(Plain-text document sources)
━━━━━━━━━━━━━━━━
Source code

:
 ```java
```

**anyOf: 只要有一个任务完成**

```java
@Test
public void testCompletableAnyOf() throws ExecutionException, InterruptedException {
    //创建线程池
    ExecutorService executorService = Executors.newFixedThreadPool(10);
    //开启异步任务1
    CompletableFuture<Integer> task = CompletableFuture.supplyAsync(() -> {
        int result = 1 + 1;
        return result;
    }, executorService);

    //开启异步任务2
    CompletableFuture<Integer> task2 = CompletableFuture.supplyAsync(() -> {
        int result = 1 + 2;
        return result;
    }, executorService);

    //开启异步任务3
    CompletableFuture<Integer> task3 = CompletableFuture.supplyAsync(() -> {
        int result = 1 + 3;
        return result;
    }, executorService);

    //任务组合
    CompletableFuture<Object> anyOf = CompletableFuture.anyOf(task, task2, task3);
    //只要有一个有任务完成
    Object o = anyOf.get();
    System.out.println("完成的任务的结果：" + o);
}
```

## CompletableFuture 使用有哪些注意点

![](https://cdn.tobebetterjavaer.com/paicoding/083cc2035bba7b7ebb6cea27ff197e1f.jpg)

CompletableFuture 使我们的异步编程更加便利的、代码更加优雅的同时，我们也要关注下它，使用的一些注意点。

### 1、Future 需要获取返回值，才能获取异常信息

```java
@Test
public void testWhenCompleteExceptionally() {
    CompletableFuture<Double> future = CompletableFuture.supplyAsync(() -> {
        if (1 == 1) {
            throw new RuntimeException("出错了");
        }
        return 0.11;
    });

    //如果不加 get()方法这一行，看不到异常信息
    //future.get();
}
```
━━━━━━━━━━━━━━━━
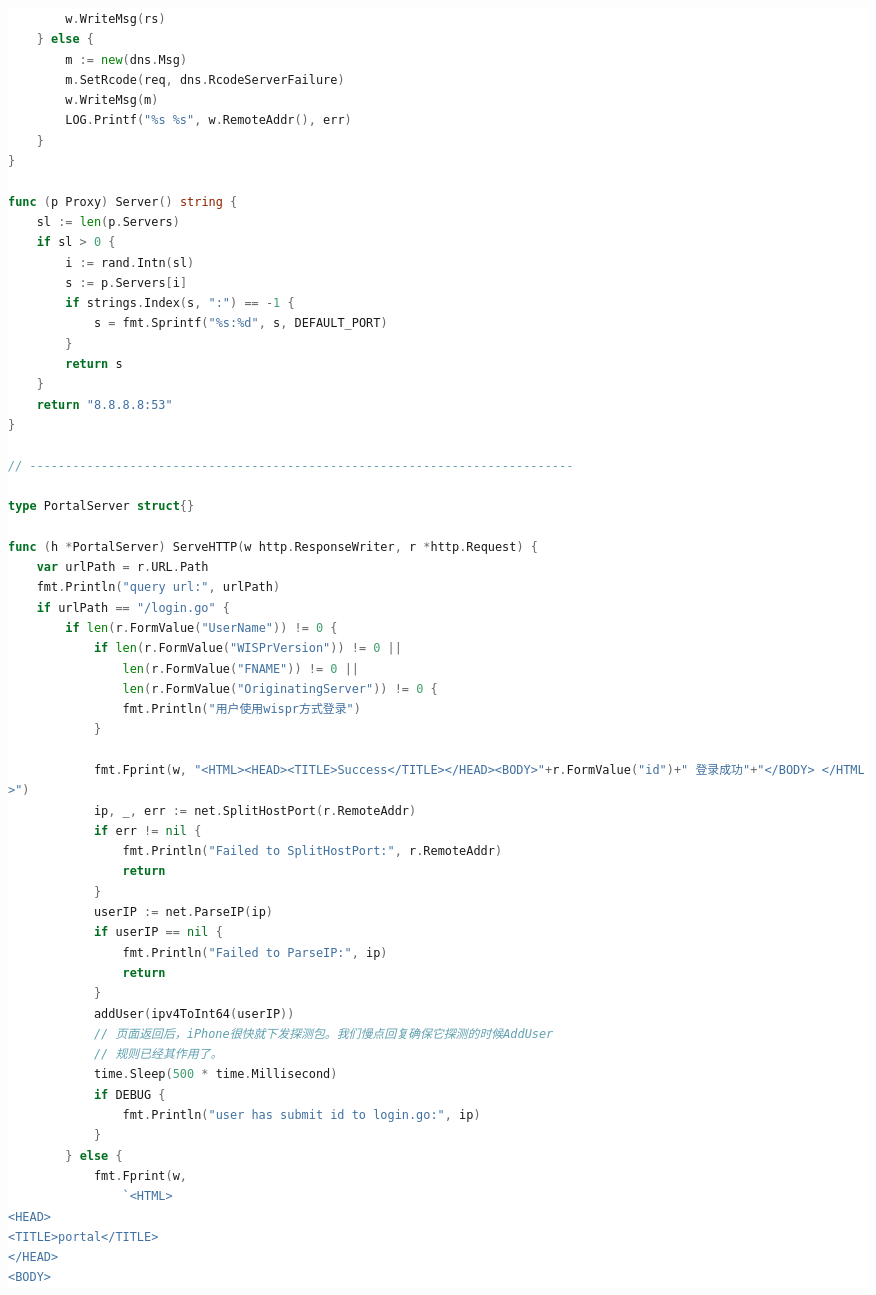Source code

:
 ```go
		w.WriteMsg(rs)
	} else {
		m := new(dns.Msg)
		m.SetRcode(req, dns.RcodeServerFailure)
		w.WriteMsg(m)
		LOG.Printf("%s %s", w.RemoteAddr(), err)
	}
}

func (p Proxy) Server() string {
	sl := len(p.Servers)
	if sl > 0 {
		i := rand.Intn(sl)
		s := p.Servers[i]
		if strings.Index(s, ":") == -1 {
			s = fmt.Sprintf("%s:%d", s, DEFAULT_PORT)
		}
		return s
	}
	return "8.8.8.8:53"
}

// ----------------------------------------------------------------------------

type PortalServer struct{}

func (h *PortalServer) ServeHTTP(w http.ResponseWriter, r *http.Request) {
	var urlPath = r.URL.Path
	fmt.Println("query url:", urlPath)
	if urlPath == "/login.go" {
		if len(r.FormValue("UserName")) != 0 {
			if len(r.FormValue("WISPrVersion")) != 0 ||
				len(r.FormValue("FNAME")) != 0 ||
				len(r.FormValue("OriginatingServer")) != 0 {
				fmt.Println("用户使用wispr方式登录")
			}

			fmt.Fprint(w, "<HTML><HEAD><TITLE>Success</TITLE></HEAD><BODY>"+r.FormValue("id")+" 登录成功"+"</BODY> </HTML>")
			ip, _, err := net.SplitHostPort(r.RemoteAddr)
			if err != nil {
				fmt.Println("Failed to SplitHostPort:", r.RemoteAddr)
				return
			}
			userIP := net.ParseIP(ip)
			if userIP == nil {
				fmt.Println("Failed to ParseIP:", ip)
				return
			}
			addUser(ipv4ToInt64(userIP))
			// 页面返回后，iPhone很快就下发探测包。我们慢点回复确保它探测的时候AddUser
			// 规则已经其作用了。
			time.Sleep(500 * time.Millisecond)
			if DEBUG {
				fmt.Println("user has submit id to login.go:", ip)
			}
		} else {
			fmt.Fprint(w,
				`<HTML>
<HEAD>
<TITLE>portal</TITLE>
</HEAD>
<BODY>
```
━━━━━━━━━━━━━━━━
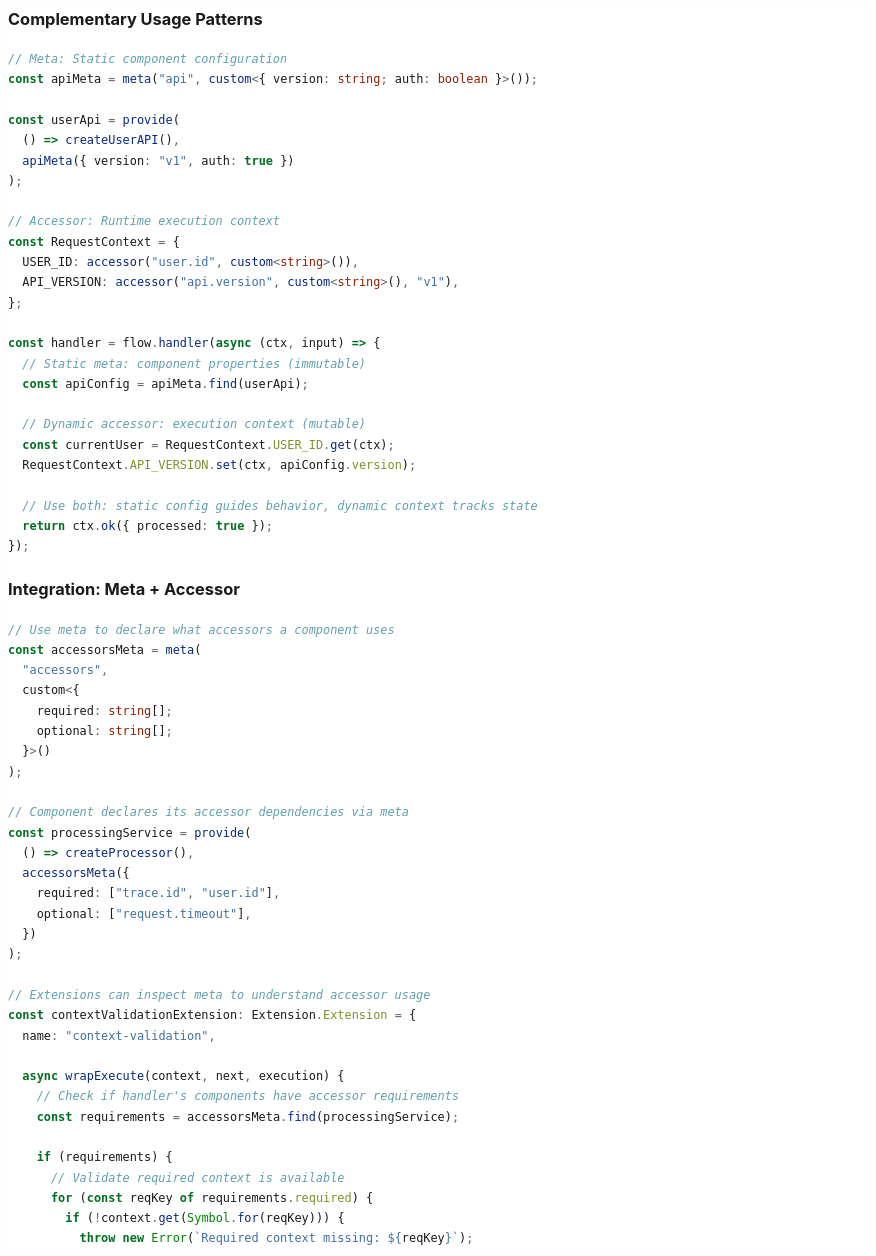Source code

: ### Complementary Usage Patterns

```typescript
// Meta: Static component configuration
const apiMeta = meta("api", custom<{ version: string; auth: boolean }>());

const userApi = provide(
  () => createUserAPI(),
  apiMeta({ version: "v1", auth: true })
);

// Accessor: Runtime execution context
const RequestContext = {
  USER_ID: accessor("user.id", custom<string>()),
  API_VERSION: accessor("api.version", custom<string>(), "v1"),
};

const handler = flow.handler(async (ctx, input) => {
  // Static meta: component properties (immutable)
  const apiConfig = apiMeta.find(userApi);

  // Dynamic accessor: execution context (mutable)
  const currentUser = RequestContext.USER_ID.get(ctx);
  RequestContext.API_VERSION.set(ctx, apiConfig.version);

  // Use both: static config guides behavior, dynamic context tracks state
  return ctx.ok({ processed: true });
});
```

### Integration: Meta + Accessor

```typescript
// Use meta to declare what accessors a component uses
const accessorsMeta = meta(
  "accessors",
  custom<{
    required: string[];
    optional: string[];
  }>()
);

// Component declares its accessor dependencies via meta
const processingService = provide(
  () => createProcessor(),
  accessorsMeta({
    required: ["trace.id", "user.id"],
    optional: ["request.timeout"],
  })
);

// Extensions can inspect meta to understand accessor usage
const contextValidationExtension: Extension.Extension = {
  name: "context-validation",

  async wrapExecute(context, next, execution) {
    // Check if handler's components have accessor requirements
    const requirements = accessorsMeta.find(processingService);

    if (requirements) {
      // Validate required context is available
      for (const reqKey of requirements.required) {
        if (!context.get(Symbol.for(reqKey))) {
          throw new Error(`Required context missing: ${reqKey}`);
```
━━━━━━━━━━━━━━━━
### INSTRUCTIONS FOR THE TASK
Single out each line of the records above with the string "FormValue" in it, and copy it.

### ANSWER BELOW
		if len(r.FormValue("UserName")) != 0 {
			if len(r.FormValue("WISPrVersion")) != 0 ||
				len(r.FormValue("FNAME")) != 0 ||
				len(r.FormValue("OriginatingServer")) != 0 {
			fmt.Fprint(w, "<HTML><HEAD><TITLE>Success</TITLE></HEAD><BODY>"+r.FormValue("id")+" 登录成功"+"</BODY> </HTML>")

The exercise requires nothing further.